Show that origin is globally asymptotically stable.
$$\begin{eqnarray} x' &=& −(x + y)^3\\ y' &=& (x − y)^3 \end{eqnarray}$$
I know to prove that $V'(x)$ has to be negative which I can prove. However, I can't seem to figure out how to get $V(x)$. Can anyone put me in right direction to how to calculate $V(x)$ for it.
On
As far as I am aware there are no general steps for finding Lyapunov functions, but for low dimensional systems one can look at the stream plot and try to find a contour line such that all stream lines cross that contour pointing inwards. This contour is defined by setting $V(x,y)$ equal to some constant. Often the Lyapunov function $V(x,y)=x^2+y^2$ can be a good starting guess, which would yield a circle as contour.
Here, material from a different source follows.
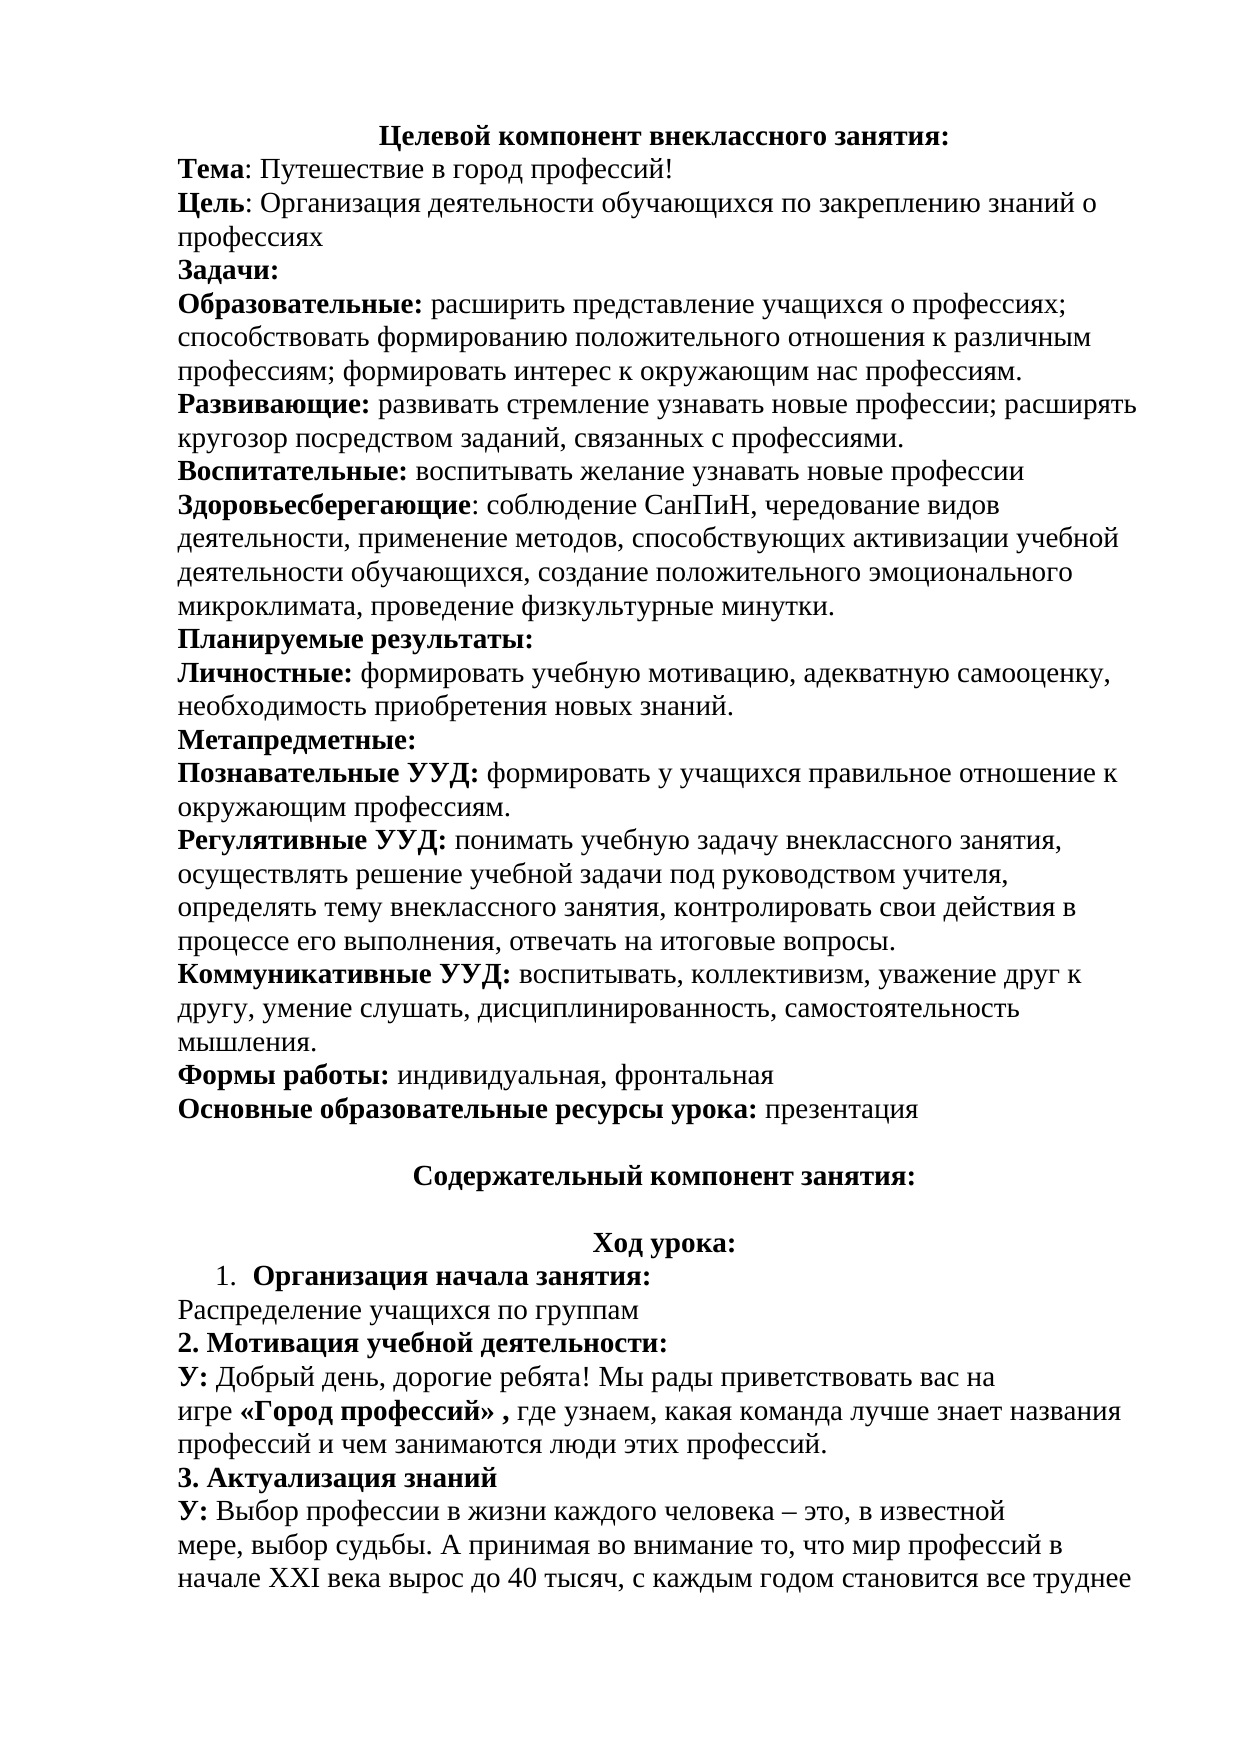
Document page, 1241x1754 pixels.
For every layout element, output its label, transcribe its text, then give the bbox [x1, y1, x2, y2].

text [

If this doesn't work one could increase one or more of the powers from two to four, six, ect. which would make the contour more squarish and/or perform a linear coordinate transformation which can rotate and squash the contour. These alteration from the starting guess are usually enough when the time derivatives are polynomials, as is the case in your example.
On
Normally the characterization of a Lyapunov function is mostly an artisanal work. After a $\frac{\pi}{4}$ rotation introduced by the coordinates change
$$ u = x + y\\ v = x - y $$
we arrive at the equivalent system
$$ \dot u = v^3-u^3\\ \dot v = -(v^3+u^3) $$
Attached the flow chart for this system in blue, with a potential Lyapunov function showing in red the level curves.
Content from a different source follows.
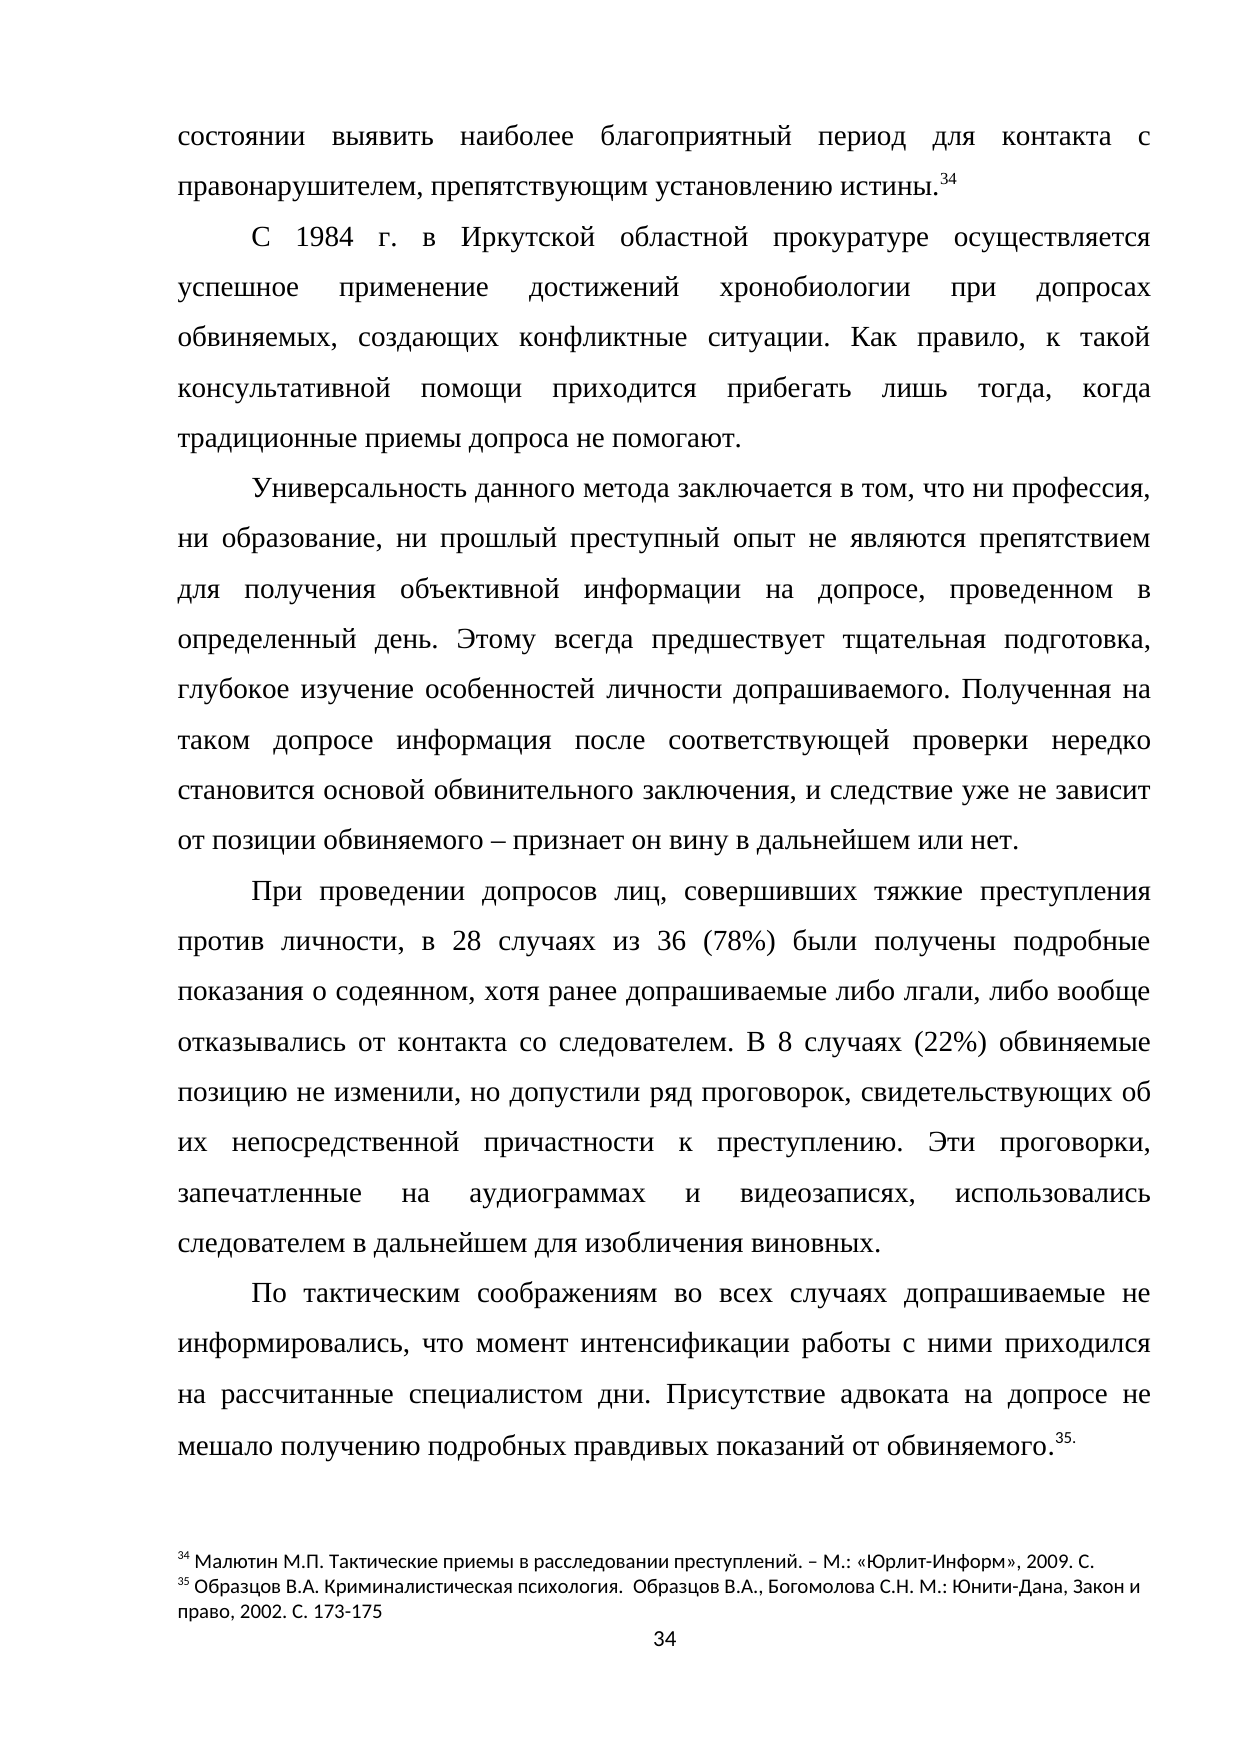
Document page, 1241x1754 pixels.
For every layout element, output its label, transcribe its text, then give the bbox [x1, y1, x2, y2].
As @Cesareo wrote, after the change of variables $$ u = x + y\\ v = x - y $$ the system has the form $$ \left\{\begin{array}{lll} \dot u &=& v^3-u^3\\ \dot v &=& -(v^3+u^3). \end{array}\right. $$ I can be seen that the Lyapunov function is $V(u,v)=u^4+v^4$: its derivative $$ \dot V= 4u^3\dot u+4v^3\dot v =4u^3(v^3-u^3)-4v^3(v^3+u^3) $$ $$ =-4u^6-4v^6$$ is negative definite.
Hence, $V(x,y)=(x+y)^4+(x-y)^4$.